**Given task**
Convert the records below, from the line with "latitude: -1.2563" up to and including the line with "region: Aquitaine", into a numbered list with no blank lines.

**Dataset entries**
-- Start --
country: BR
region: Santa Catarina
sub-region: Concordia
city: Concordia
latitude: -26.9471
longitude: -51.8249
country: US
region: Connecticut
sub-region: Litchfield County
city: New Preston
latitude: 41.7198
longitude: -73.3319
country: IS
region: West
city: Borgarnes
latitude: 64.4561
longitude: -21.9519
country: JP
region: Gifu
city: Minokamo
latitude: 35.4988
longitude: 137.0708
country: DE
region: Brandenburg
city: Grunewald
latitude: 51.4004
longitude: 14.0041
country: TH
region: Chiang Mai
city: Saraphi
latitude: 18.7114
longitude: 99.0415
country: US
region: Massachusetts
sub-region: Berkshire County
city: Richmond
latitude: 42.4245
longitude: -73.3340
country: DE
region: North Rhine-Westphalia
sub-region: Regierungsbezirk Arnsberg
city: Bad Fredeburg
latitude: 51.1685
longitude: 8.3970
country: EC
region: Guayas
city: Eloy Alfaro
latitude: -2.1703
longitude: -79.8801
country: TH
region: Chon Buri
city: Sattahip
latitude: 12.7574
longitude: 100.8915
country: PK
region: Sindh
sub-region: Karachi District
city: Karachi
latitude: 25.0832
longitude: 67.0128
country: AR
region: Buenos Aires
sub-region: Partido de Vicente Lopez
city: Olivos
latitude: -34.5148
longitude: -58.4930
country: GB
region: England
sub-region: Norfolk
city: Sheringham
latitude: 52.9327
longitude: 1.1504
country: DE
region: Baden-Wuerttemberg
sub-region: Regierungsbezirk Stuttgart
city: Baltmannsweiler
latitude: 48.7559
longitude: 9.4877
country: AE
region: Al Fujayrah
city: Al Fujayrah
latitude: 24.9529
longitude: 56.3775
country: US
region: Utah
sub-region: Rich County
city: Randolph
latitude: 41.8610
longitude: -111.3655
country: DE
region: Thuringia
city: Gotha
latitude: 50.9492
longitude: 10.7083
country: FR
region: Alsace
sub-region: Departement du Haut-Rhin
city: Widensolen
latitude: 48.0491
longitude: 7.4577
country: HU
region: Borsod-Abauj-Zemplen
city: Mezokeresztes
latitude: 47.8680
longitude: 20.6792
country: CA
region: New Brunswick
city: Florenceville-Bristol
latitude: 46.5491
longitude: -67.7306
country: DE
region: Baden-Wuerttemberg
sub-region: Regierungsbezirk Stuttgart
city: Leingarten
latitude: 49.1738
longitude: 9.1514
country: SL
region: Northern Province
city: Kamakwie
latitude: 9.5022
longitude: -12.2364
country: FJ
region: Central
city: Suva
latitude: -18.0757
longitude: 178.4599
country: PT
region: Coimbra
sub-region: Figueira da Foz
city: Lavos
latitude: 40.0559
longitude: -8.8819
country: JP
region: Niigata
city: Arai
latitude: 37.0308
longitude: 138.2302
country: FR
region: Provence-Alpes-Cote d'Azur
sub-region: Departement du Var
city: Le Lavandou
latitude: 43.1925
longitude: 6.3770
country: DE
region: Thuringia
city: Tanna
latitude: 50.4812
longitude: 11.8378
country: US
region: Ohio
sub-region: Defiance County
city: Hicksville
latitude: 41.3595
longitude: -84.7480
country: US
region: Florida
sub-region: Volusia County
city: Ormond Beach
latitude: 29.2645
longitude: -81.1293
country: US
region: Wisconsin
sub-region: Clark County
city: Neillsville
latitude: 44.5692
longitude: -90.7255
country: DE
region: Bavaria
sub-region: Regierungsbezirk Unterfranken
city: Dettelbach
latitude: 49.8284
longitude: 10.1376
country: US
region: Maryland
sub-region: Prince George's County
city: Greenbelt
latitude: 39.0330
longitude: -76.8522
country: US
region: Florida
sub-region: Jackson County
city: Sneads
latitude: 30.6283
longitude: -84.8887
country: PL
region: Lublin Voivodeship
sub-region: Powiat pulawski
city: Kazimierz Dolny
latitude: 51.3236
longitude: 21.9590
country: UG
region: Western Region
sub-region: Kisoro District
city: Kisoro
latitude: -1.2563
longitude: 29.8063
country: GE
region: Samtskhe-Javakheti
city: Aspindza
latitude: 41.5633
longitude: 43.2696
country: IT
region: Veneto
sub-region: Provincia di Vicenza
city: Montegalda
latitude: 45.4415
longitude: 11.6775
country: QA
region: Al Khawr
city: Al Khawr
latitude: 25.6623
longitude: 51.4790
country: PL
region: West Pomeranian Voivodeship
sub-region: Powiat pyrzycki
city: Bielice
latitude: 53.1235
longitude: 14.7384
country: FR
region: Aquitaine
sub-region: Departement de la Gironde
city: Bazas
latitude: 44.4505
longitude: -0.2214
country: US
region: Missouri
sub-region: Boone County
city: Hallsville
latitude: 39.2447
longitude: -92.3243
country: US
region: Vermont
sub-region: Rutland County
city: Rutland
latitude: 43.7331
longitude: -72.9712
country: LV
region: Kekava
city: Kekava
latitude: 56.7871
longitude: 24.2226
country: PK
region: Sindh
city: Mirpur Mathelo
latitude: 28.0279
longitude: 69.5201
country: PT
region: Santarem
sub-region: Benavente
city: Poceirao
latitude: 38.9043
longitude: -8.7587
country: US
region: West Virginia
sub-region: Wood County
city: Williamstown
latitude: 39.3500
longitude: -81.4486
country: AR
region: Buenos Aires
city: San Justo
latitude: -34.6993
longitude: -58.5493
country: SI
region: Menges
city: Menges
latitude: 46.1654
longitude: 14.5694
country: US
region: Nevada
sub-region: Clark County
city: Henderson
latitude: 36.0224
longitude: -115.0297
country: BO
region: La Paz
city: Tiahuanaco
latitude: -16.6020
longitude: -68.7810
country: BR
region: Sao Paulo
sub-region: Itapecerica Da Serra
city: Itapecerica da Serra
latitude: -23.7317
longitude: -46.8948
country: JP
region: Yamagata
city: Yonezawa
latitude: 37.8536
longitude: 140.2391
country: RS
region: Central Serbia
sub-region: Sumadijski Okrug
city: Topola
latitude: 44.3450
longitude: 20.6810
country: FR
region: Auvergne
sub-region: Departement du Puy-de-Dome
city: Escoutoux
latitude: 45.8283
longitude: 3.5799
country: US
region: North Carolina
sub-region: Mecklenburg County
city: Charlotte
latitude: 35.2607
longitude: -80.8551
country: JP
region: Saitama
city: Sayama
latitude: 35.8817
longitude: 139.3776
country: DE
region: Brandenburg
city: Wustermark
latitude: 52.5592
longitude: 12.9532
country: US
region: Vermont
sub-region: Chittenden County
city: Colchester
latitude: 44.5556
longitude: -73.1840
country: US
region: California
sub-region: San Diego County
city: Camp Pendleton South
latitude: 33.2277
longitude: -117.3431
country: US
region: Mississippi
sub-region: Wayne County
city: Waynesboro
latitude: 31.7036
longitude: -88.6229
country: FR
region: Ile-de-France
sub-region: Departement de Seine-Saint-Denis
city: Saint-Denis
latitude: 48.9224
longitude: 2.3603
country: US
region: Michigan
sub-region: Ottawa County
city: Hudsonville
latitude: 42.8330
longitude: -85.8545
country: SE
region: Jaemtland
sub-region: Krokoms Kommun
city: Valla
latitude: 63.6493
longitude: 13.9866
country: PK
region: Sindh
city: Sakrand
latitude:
-- End --
**Reply**
1. latitude: -1.2563
2. longitude: 29.8063
3. country: GE
4. region: Samtskhe-Javakheti
5. city: Aspindza
6. latitude: 41.5633
7. longitude: 43.2696
8. country: IT
9. region: Veneto
10. sub-region: Provincia di Vicenza
11. city: Montegalda
12. latitude: 45.4415
13. longitude: 11.6775
14. country: QA
15. region: Al Khawr
16. city: Al Khawr
17. latitude: 25.6623
18. longitude: 51.4790
19. country: PL
20. region: West Pomeranian Voivodeship
21. sub-region: Powiat pyrzycki
22. city: Bielice
23. latitude: 53.1235
24. longitude: 14.7384
25. country: FR
26. region: Aquitaine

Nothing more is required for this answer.